In response to the increased focus on the effectiveness of board risk oversight practices, the Committee of Sponsoring Organizations, known as COSO, has released a new thought paper aimed at helping boards of directors strengthen their oversight of enterprise risks.

The four-page paper, The Role of the Board of Directors, is available for free download. The paper calls attention to COSO's 2004 Enterprise Risk Management - Integrated Framework and its definition of ERM.

"The challenge facing boards is how to effectively oversee an organization's enterprise risk management (ERM) in a way that provides improved oversight while adding value to the organization," said COSO Chairman David Landsittel. "While ERM is not a panacea for all the turmoil in the markets today, robust engagement by the board in enterprise risk oversight strengthens an organization's resilience to significant risk exposures."
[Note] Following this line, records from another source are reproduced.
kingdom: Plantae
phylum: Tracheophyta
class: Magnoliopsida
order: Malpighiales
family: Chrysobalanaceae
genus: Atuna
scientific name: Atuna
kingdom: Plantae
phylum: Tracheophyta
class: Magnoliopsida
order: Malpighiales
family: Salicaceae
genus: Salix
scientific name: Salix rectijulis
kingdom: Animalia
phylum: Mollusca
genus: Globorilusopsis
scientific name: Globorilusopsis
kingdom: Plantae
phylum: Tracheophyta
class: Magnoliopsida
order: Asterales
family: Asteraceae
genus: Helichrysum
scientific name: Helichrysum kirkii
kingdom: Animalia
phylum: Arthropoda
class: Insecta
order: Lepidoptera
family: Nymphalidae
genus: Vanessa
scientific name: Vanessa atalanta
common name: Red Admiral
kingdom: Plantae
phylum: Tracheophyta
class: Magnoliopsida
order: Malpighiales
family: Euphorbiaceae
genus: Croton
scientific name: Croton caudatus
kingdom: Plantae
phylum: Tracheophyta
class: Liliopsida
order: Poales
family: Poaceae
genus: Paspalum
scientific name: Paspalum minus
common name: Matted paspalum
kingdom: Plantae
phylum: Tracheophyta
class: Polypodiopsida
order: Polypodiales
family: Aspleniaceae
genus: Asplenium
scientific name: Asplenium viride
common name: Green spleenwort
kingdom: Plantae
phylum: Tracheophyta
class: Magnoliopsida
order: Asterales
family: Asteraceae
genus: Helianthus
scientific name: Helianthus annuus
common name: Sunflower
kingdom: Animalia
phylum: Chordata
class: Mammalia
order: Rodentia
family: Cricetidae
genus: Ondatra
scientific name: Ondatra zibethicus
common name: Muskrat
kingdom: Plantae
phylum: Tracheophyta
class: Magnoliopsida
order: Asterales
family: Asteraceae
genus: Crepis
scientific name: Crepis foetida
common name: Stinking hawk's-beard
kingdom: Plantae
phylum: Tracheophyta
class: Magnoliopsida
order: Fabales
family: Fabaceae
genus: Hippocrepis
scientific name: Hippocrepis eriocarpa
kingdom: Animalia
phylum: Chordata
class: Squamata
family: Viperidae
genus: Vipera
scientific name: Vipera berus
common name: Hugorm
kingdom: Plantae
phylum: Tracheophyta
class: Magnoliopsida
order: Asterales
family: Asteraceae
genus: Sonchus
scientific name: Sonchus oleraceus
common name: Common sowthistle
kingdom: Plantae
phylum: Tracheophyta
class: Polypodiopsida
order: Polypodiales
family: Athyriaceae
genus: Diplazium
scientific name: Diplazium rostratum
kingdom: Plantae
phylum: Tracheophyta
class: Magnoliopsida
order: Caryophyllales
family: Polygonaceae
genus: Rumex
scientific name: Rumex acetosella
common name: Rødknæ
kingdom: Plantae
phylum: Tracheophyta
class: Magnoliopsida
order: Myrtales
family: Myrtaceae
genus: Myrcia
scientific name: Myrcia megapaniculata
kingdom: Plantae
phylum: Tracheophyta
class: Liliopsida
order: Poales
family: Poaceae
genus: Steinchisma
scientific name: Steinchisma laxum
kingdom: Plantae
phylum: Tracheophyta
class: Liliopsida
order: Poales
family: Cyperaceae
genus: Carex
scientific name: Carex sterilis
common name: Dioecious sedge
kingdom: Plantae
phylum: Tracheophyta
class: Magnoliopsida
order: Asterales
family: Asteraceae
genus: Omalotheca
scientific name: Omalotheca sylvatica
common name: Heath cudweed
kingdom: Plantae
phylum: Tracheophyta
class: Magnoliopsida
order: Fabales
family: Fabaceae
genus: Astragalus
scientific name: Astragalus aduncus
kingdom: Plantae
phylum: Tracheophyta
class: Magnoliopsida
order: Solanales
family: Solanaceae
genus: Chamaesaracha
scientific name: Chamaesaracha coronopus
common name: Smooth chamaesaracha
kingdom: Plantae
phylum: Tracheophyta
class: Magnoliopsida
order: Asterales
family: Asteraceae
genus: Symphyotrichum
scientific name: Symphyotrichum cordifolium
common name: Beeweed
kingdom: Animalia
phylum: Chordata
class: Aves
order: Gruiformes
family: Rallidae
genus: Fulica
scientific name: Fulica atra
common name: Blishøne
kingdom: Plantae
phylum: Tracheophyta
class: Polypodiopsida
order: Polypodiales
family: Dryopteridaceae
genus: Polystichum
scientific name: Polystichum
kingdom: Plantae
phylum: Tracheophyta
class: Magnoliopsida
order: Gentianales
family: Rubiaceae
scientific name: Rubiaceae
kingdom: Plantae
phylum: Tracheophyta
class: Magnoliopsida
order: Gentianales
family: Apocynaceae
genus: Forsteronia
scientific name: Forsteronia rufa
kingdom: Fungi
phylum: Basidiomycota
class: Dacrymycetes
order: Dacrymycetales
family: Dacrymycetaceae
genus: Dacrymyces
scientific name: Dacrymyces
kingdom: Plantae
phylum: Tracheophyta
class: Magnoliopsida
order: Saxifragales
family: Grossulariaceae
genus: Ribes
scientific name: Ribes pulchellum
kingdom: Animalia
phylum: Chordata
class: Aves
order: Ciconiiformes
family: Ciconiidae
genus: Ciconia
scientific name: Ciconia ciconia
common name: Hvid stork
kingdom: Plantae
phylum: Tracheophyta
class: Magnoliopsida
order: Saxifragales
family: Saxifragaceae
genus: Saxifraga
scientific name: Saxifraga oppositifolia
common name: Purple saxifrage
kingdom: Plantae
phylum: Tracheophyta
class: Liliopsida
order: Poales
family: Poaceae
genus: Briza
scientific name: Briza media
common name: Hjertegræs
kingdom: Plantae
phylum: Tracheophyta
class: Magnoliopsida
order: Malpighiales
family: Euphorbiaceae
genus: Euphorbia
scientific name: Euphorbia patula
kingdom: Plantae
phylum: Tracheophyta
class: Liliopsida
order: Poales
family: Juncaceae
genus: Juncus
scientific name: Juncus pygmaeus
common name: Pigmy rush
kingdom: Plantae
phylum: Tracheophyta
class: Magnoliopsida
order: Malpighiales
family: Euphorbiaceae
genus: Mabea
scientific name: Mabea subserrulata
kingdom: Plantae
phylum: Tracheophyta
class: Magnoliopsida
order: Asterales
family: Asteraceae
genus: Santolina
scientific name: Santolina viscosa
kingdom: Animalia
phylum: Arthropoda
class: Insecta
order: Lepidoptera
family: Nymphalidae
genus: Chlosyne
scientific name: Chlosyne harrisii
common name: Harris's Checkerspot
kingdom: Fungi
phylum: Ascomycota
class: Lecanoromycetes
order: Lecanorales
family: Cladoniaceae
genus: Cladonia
Boards may also face new regulatory requirements or new interpretations of existing requirements regarding their risk oversight responsibilities. The Securities and Exchange Commission in July proposed rules that would expand companies' proxy disclosures about how compensation policies affect risk taking and the role of the board in the company's risk management practices. Congress has also introduced legislation that would mandate the creation of board risk committees. Meanwhile, Standard & Poor’s has begun incorporating enterprise risk management assessments into its ratings of non-financial companies.

The paper points to four areas discussed in COSO's 2004 ERM framework that contribute to board risk oversight: Understand the entity's risk philosophy and concur with the entity's risk appetite; know the extent to which management has established effective ERM of the organization; review the entity's portfolio of risk and consider it against the entity's risk appetite and be apprised of the most significant risks and whether management is responding appropriately.

COSO is also developing a thought paper to be released this Fall that it says will provide a more in-depth discussion on how senior management can strengthen risk management processes to improve the board's risk oversight processes.